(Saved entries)
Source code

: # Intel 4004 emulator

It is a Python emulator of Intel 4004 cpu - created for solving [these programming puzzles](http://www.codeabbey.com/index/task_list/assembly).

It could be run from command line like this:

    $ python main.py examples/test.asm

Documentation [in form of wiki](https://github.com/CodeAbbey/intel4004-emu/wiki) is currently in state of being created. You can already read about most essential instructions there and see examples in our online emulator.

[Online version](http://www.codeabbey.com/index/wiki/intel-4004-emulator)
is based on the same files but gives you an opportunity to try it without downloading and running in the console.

- [Exercise brief]
Copy out every one of the records above word for word.

- [Your response]
Source code

: # Intel 4004 emulator

It is a Python emulator of Intel 4004 cpu - created for solving [these programming puzzles](http://www.codeabbey.com/index/task_list/assembly).

It could be run from command line like this:

    $ python main.py examples/test.asm

Documentation [in form of wiki](https://github.com/CodeAbbey/intel4004-emu/wiki) is currently in state of being created. You can already read about most essential instructions there and see examples in our online emulator.

[Online version](http://www.codeabbey.com/index/wiki/intel-4004-emulator)
is based on the same files but gives you an opportunity to try it without downloading and running in the console.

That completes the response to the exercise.